Posted: Jun 19, 2013 6:19 PM by CBS News/MTN News
In a wide-ranging speech in front of the Brandenburg Gate in Berlin, Germany, President Obama on Wednesday unveiled U.S. plans to reduce its global nuclear presence, as part of a broader effort to "move beyond Cold War nuclear postures" and "reject the nuclear weaponization" long pursued by countries like North Korea and Iran.
Delivering a lengthy speech in the high Berlin heat, Mr. Obama, his face covered with a sheen of sweat, outlined a plan to "ensure the security of America" and its allies by "reducing our deployed strategic nuclear weapons by up to one third."
"Peace with justice means pursuing the security of a world without nuclear weapons," Mr. Obama told the crowd of thousands.
According to a White House fact sheet on the new strategy, the United States will continue to maintain a nuclear presence that can serve as a "credible deterrent, capable of convincing any potential adversary that the adverse consequences of attacking the United States or our allies and partners far outweigh any potential benefit they may seek to gain through an attack." At the same time, however, the president is directing the defense department to "strengthen non-nuclear capabilities and reduce the role of nuclear weapons in deterring non-nuclear attacks," and "examine and reduce the role of launch under attack in contingency planning."
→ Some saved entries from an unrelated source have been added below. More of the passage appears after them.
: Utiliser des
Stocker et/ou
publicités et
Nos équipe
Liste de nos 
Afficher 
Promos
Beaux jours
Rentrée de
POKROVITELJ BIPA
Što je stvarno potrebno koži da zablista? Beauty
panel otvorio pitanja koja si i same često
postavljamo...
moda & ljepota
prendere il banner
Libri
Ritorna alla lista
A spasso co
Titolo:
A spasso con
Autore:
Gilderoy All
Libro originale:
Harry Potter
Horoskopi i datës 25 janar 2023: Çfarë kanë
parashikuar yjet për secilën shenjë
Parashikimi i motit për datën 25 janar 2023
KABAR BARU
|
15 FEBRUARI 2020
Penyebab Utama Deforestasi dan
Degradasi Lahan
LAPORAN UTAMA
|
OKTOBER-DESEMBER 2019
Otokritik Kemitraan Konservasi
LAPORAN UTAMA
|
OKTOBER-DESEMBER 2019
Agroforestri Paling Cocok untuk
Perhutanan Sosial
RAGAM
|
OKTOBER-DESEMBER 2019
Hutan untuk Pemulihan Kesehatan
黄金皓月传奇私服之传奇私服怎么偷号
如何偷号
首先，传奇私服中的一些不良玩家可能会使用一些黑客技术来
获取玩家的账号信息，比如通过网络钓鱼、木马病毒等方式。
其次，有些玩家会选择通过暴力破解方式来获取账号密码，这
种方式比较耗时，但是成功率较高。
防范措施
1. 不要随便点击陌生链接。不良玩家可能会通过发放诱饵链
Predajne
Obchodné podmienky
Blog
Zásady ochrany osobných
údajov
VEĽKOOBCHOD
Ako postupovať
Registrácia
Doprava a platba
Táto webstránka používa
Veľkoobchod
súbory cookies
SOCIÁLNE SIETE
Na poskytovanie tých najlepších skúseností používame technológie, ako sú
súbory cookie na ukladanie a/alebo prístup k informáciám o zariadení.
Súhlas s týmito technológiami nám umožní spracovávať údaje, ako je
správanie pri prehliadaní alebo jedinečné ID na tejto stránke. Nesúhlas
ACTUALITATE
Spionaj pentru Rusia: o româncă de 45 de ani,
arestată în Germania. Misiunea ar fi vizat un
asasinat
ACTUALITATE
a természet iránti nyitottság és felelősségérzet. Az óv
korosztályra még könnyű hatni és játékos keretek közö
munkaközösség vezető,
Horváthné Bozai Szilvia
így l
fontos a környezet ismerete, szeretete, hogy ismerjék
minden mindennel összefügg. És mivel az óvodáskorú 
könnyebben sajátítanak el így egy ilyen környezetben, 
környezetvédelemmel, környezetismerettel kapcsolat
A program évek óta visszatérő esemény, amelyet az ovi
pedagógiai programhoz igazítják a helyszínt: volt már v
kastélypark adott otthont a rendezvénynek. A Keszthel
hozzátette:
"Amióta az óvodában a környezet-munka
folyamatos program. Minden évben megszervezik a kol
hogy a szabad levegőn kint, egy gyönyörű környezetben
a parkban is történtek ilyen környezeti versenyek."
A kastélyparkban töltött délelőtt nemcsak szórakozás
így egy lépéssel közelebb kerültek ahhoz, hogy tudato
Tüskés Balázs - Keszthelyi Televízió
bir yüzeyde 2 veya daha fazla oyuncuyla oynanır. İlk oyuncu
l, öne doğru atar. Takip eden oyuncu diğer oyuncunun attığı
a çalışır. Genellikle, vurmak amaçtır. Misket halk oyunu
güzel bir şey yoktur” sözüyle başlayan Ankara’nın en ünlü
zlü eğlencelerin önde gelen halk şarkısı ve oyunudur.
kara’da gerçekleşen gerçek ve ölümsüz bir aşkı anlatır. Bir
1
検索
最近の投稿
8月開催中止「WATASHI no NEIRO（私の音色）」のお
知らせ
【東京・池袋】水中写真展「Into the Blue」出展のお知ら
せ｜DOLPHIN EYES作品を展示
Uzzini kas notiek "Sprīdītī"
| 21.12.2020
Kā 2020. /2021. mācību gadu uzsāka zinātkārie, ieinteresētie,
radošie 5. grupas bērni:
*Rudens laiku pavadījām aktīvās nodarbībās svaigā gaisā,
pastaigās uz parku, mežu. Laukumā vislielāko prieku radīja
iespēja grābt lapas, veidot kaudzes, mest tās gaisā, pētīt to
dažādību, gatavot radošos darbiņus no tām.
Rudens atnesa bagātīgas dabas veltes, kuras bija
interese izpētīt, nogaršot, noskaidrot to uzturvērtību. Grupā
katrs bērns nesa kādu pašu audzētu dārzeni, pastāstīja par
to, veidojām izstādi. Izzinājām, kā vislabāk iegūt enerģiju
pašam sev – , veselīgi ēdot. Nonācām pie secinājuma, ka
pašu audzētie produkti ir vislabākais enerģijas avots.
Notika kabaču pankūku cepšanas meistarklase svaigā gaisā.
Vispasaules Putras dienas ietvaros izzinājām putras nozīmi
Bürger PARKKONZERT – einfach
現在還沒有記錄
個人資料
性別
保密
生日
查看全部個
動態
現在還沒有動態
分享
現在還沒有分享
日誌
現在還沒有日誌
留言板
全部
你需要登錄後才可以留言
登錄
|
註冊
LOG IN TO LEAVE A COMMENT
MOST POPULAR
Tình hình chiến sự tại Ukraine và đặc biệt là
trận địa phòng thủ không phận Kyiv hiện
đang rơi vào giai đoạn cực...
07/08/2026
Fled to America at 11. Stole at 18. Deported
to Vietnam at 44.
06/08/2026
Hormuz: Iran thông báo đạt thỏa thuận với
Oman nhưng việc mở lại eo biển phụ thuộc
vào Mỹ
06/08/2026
"The guidance narrows U.S. nuclear strategy to focus on only those objectives and missions that are necessary for deterrence in the 21st century," according to the fact sheet. "In so doing, the guidance takes further steps toward reducing the role of nuclear weapons in our security strategy."
Mr. Obama said he would host a summit in 2016 as part of this effort, and that he would continue to pursue the ratification of a comprehensive nuclear test ban treaty.
Montana's Congressional delegation, Senators Max Baucus (D) and Jon Tester (D) and Representative Steve Daines (R), reacted to the announcement by reiterating their support for the nation's Inter-Continental Ballistic Missile (ICBM) force.
The nation's 450-strong ICBM force is housed in silos scattered across Montana, Wyoming, and North Dakota.
Malmstrom Air Force Base in Great Falls is responsible for the maintenance and operation of the 150 ICBMs in Montana.
In a joint press release, Baucus, Tester, and Daines said many questions remain about the details of the President's plan, but pointed out that any large-scale nuclear reduction agreement would require congressional consent.
All three reaffirmed their commitment to working together to support the ICBM mission at Malmstrom.
Baucus said, "Maintaining a strong nuclear deterrent keeps America safe and supports good-paying American jobs in Montana. There are still a lot of questions about what exactly the President is proposing and we need answers. A strong ICBM force is absolutely critical to our national defense strategy, and I won't support anything that puts our American security in jeopardy."
Tester said, "It would be misguided to further alter our nuclear stockpile before the New START Treaty is fully implemented. Nuclear weapons are the centerpiece of our defense strategy, and I will not support any short-sighted effort that threatens our national security."
Daines said, "I am deeply concerned that not only is the President's proposal unwise and short-sighted-it could seriously diminish the long-term security of our nation. For more than 50 years, the men and women at Malmstrom Air Force Base have proudly housed the 341st Missile Wing, whose motto is ‘Scaring the hell out of America's enemies since 1962.' I believe that sums up the importance of a strong nuclear deterrence program perfectly. We cannot underestimate the role that our strong nuclear defenses have played in keeping America secure and maintaining peace not only with Russia, but throughout the world."